How occupational therapists help keep older people out of hospital

Primary Care

Photograph: John Birdsall

Older people are big users of the NHS, with patients over 65 accounting for half of all hospital bed days and over-85s twice as likely to have an emergency admission to hospital as the general population.

There is a growing recognition that, as the population ages and the squeeze on NHS resources continues, better ways of supporting older people outside hospital need to be developed. Multidisciplinary teams, bringing together other health professionals to work alongside doctors and nurses, will be crucial. As the independent Commission on Improving Urgent Care for Older People put it in its report earlier this year: “A focus on wellbeing and, often, community support can help avoid an older person being admitted to hospital and preserve their independence in day-to-day living.”

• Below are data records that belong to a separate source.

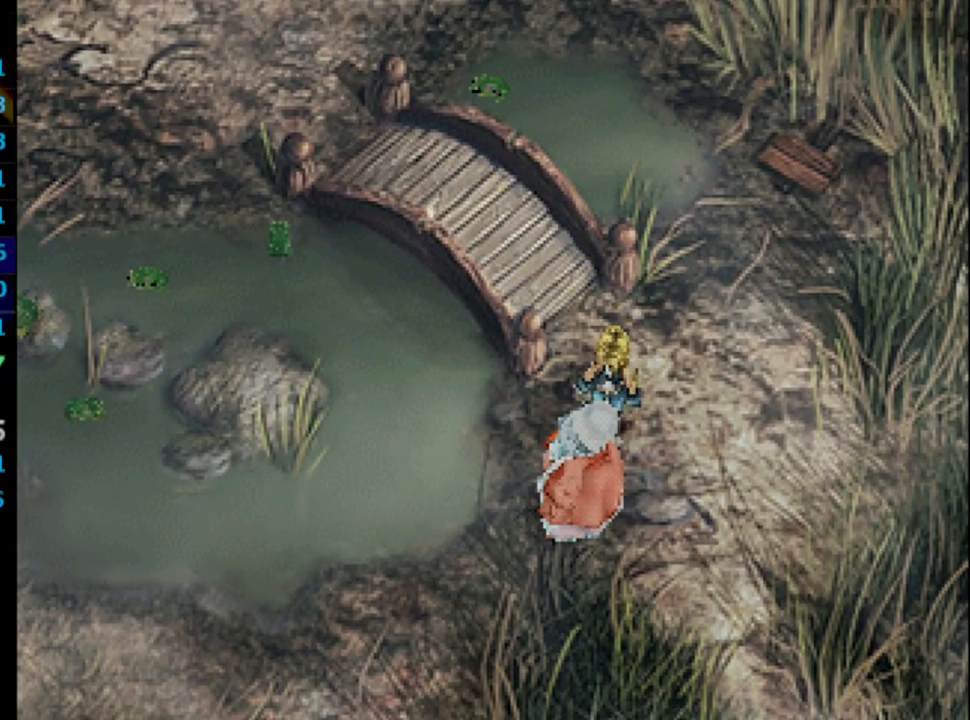
{"buttons": [], "left_stick": "center", "right_stick": "center", "events": [[33, "CROSS", "down"], [67, "DPAD_DOWN", "up"], [100, "SQUARE", "down"], [117, "CROSS", "up"], [133, "L1", "down"], [167, "L1", "up"], [217, "CROSS", "down"], [233, "SQUARE", "up"], [283, "CROSS", "up"], [300, "SQUARE", "down"], [350, "CROSS", "down"], [383, "CROSS", "up"], [417, "CROSS", "down"], [450, "SQUARE", "up"], [500, "CROSS", "up"]]}
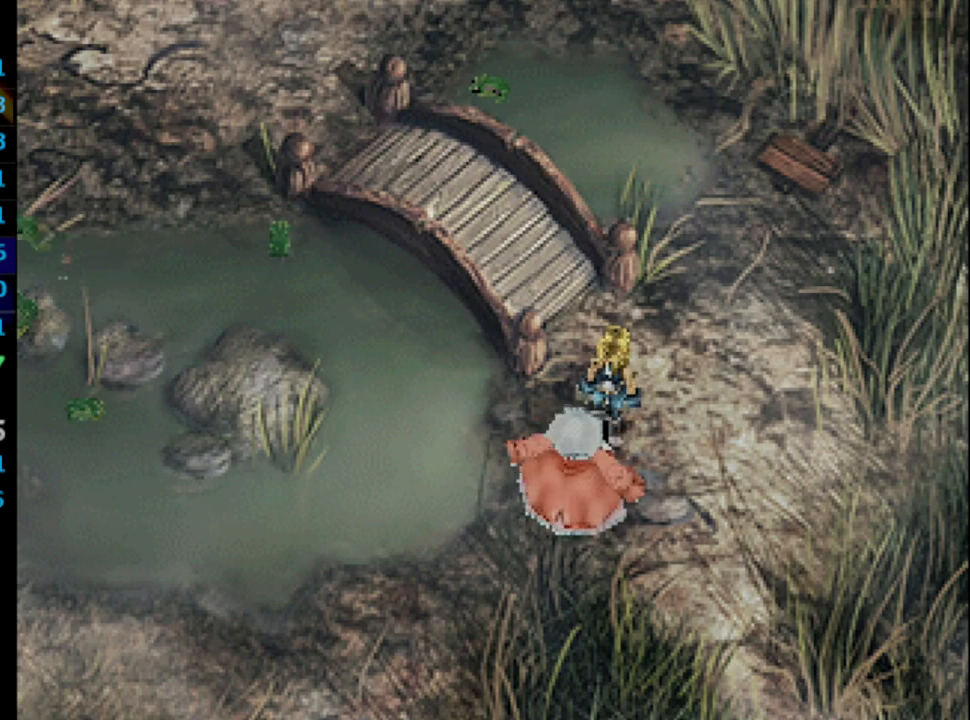
{"buttons": [], "left_stick": "center", "right_stick": "center", "events": [[50, "CROSS", "down"], [67, "CROSS", "up"], [133, "CROSS", "down"], [133, "SQUARE", "down"], [167, "CROSS", "up"], [183, "SQUARE", "up"], [217, "CROSS", "down"], [333, "CROSS", "up"]]}
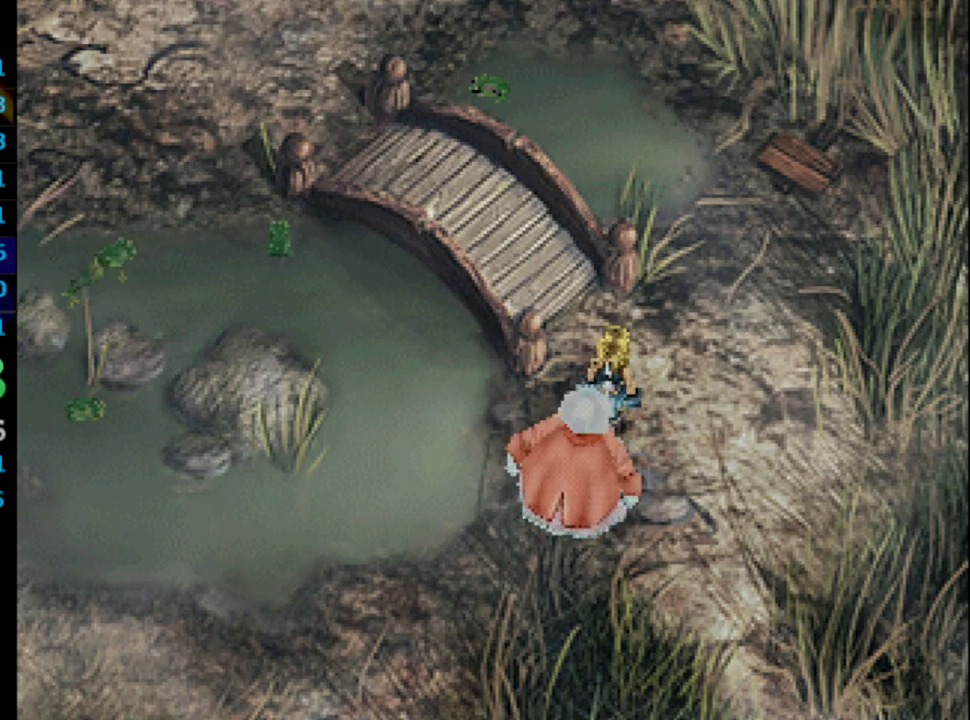
{"buttons": ["CROSS"], "left_stick": "center", "right_stick": "center", "events": [[17, "SQUARE", "down"], [50, "CROSS", "down"], [67, "CROSS", "up"], [67, "SQUARE", "up"], [150, "CROSS", "down"], [200, "CROSS", "up"], [233, "SQUARE", "down"], [333, "SQUARE", "up"], [433, "SQUARE", "down"], [483, "CROSS", "down"], [500, "SQUARE", "up"]]}
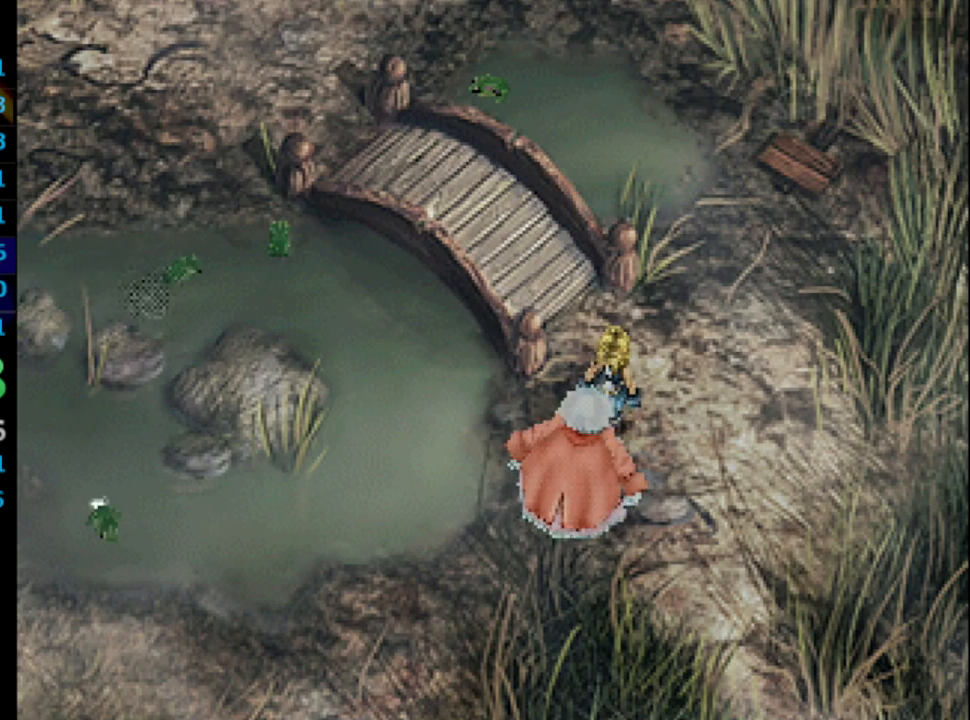
{"buttons": [], "left_stick": "center", "right_stick": "center", "events": [[17, "CROSS", "up"], [17, "SQUARE", "down"], [50, "CROSS", "down"], [117, "CROSS", "up"], [117, "SQUARE", "up"], [183, "CROSS", "down"], [217, "CROSS", "up"], [233, "SQUARE", "down"], [300, "CROSS", "down"], [333, "SQUARE", "up"], [367, "CROSS", "up"], [383, "SQUARE", "down"], [450, "CROSS", "down"], [483, "SQUARE", "up"], [500, "CROSS", "up"]]}
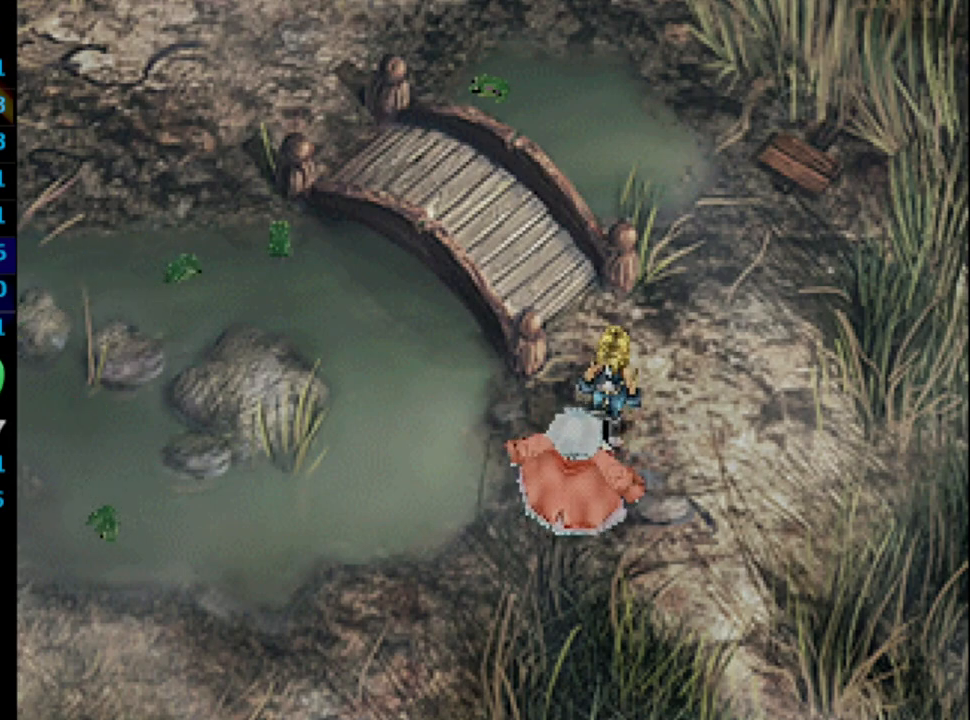
{"buttons": ["SQUARE"], "left_stick": "center", "right_stick": "center", "events": [[17, "SQUARE", "down"], [50, "CROSS", "down"], [50, "SQUARE", "up"], [83, "CROSS", "up"], [117, "SQUARE", "down"], [167, "CROSS", "down"], [167, "SQUARE", "up"], [217, "CROSS", "up"], [233, "SQUARE", "down"], [300, "CROSS", "down"], [333, "SQUARE", "up"], [350, "CROSS", "up"], [383, "SQUARE", "down"], [433, "CROSS", "down"], [450, "SQUARE", "up"], [467, "CROSS", "up"], [500, "SQUARE", "down"]]}
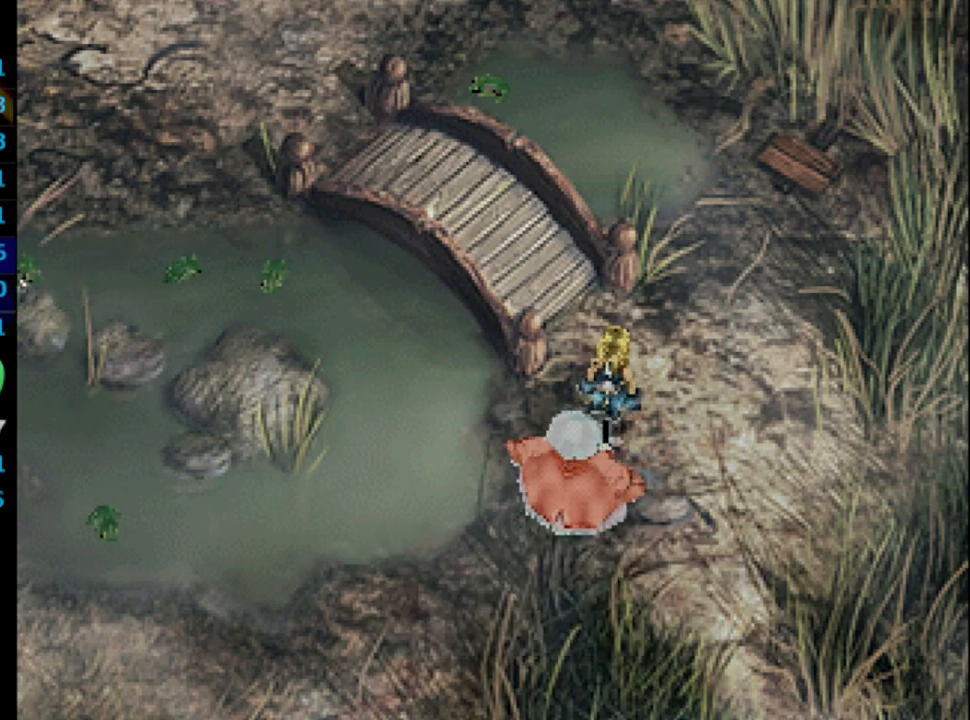
{"buttons": ["CROSS"], "left_stick": "center", "right_stick": "center", "events": [[50, "CROSS", "down"], [50, "SQUARE", "up"], [67, "CROSS", "up"], [167, "CROSS", "down"], [217, "CROSS", "up"], [233, "SQUARE", "down"], [300, "CROSS", "down"], [317, "SQUARE", "up"], [383, "CROSS", "up"], [400, "SQUARE", "down"], [450, "CROSS", "down"], [483, "SQUARE", "up"]]}
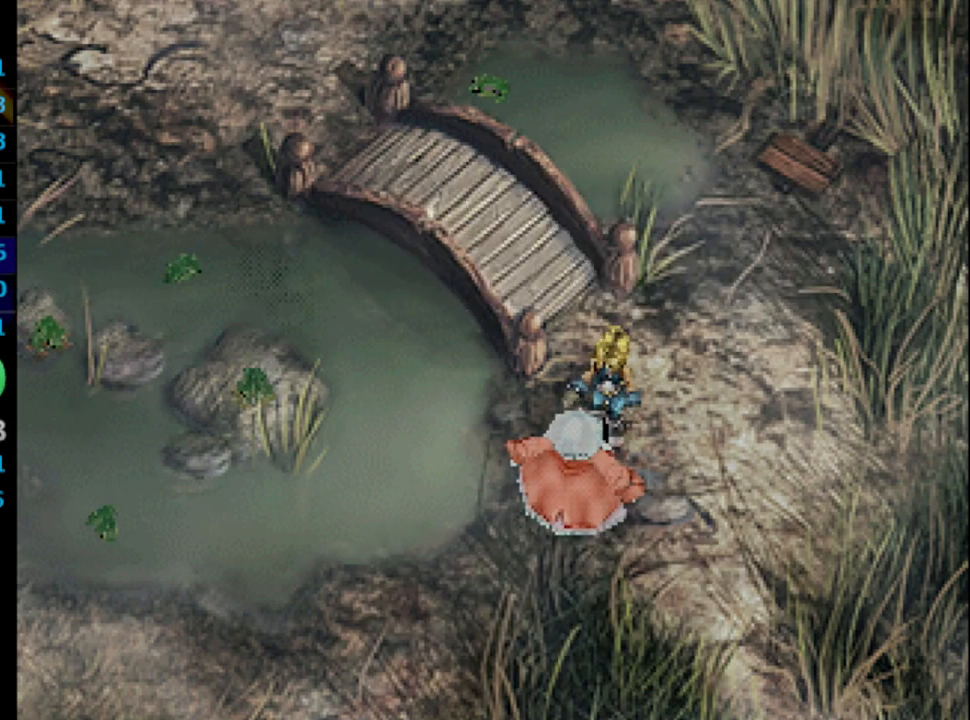
{"buttons": ["CROSS"], "left_stick": "center", "right_stick": "center", "events": [[17, "CROSS", "up"], [33, "SQUARE", "down"], [83, "SQUARE", "up"], [100, "CROSS", "down"], [167, "CROSS", "up"], [183, "SQUARE", "down"], [250, "CROSS", "down"], [250, "SQUARE", "up"], [267, "CROSS", "up"], [317, "SQUARE", "down"], [333, "SQUARE", "up"], [383, "CROSS", "down"], [417, "CROSS", "up"], [433, "SQUARE", "down"], [483, "CROSS", "down"], [500, "SQUARE", "up"]]}
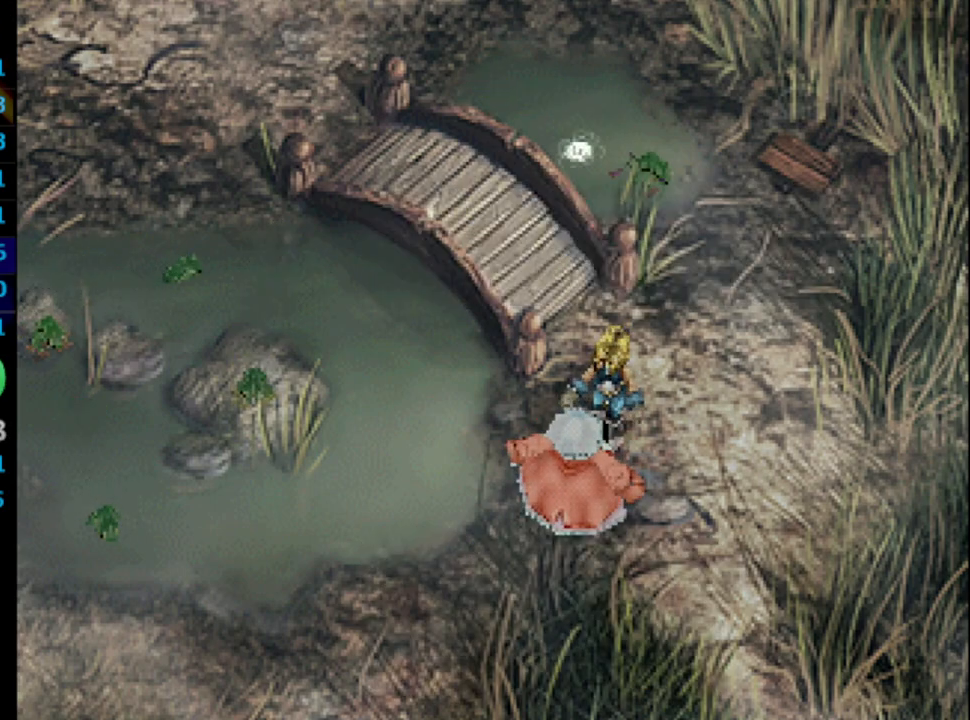
{"buttons": [], "left_stick": "center", "right_stick": "center", "events": [[17, "CROSS", "up"], [83, "CROSS", "down"], [167, "CROSS", "up"], [167, "SQUARE", "down"], [200, "CROSS", "down"], [233, "SQUARE", "up"], [250, "CROSS", "up"], [333, "CROSS", "down"], [367, "CROSS", "up"], [417, "SQUARE", "down"], [450, "SQUARE", "up"], [467, "CROSS", "down"], [500, "CROSS", "up"]]}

Occupational therapists (OTs), with their skills in promoting greater mobility, are a key ingredient in this multidisciplinary, more proactive approach. Professor David Oliver, president of the British Geriatrics Society, says it is not just about admission prevention, but also about reducing older people’s hospital stays. “At every stage of the process, OTs are important,” he says.


” But what tends to happen in the public dialogue is we talk about doctors and nurses and not the wider health professionals. We’ve still got a fragmented system.”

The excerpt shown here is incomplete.